Modelling and simulation of heating/airconditioning systems using the multi-hydride-thermal-wave concept

A computer code describing a transient model was developed to analyse the performance of a metal hydride heating/air-conditioning system. The model considers the effects of heat transfer by conduction in the metal hydride reaction beds, conduction-convection in the heat transfer fluid, hydrogen flow governed by Darcy's law and gas consumption by sorption kinetics. The model was applied to simulate two different concepts of fast reaction beds in the heating/air-conditioning device, using a novel capillary tube bundle reactor (CTBR) for improved heat transfer characteristics and the established metal foam tube reactor (MFTR), respectively. The reactors are equipped with cascades of different metal hydrides thus implying a moving thermal wave during operation. Numerical techniques were used to predict the liquid temperatures, solid phase temperatures, specific gas flow rates, hydrogen pore pressures and metal hydride compositions. A high performance of the devices was obtained by choosing optimized physicochemical and thermodynamic parameters of the employed metal hydrides.

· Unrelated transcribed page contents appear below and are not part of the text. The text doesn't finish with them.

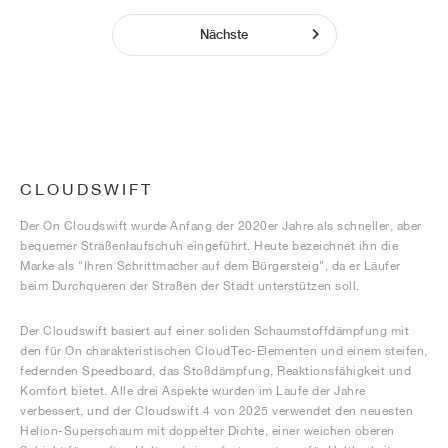
Nächste
CLOUDSWIFT
Der On Cloudswift wurde Anfang der 2020er Jahre als schneller, aber
bequemer Straßenlaufschuh eingeführt. Heute bezeichnet ihn die
Marke als "Ihren Schrittmacher auf dem Bürgersteig", da er Läufer
beim Durchqueren der Straßen der Stadt unterstützen soll.
Der Cloudswift basiert auf einer soliden Schaumstoffdämpfung mit
den für On charakteristischen CloudTec-Elementen und einem steifen,
federnden Speedboard, das Stoßdämpfung, Reaktionsfähigkeit und
Komfort bietet. Alle drei Aspekte wurden im Laufe der Jahre
verbessert, und der Cloudswift 4 von 2025 verwendet den neuesten
Helion-Superschaum mit doppelter Dichte, einer weichen oberen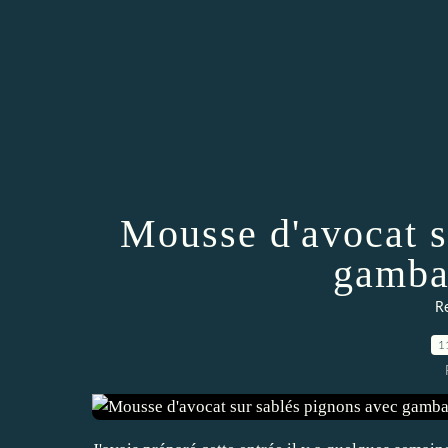
Mousse d'avocat s
gamba
Re
1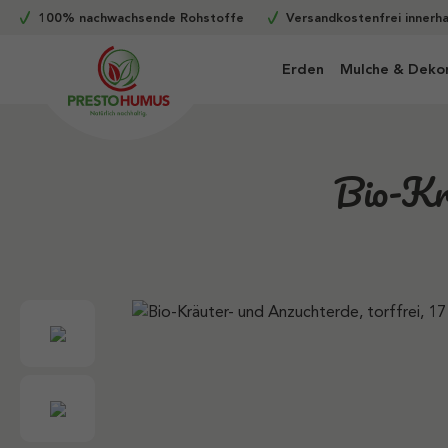
100% nachwachsende Rohstoffe
Versandkostenfrei innerh
m Hauptinhalt springen
Zur Suche springen
Zur Hauptnavigation springen
Erden
Mulche & Deko
Bio-Krä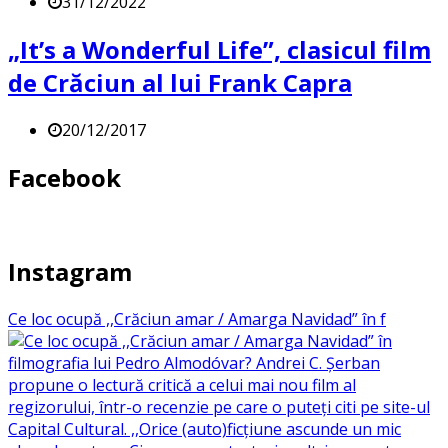
31/12/2022
„It’s a Wonderful Life”, clasicul film
de Crăciun al lui Frank Capra
20/12/2017
Facebook
Instagram
Ce loc ocupă ,,Crăciun amar / Amarga Navidad” în f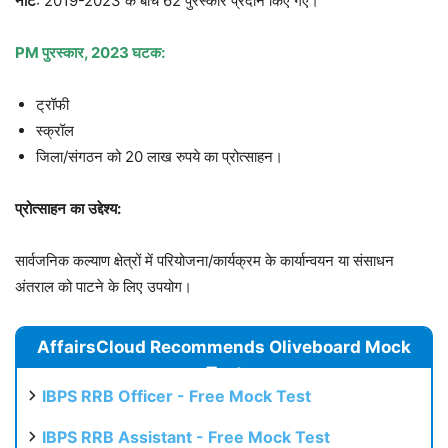
नोट
: 2019-2023 के बीच 62 पुरस्कार प्रदान किए गए।
PM
पुरस्कार
, 2023
घटक
:
ट्रॉफी
स्क्रॉल
जिला/संगठन को 20 लाख रुपये का प्रोत्साहन।
प्रोत्साहन
का
उद्देश्य
:
सार्वजनिक कल्याण क्षेत्रों में परियोजना/कार्यक्रम के कार्यान्वयन या संसाधन
अंतराल को पाटने के लिए उपयोग।
AffairsCloud Recommends Oliveboard Mock
Test
IBPS RRB Officer - Free Mock Test
IBPS RRB Assistant - Free Mock Test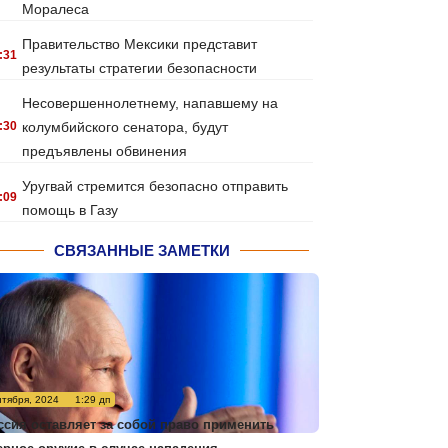
Моралеса
Правительство Мексики представит
:31
результаты стратегии безопасности
Несовершеннолетнему, напавшему на
:30
колумбийского сенатора, будут
предъявлены обвинения
Уругвай стремится безопасно отправить
:09
помощь в Газу
СВЯЗАННЫЕ ЗАМЕТКИ
нтября, 2024
1:29 дп
ссия оставляет за собой право применить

The devices allow cooling temperatures of about 3 degrees C and a COPc, (coefficient of performance for cooling) over 0.6 for the CTBR system and 0.5 for the MFTR system with the following input conditions: driving heat temperature 213 degrees C, lowest heat rejection temperature 40 degrees C and maximal cooling temperature 20 degrees C. The calculated specific cooling power is about 30 W/kg(hydride) for the CTBR system and 23 W/kg(hydride) for the MFTR system. (C) 1998 Elsevier Science Ltd.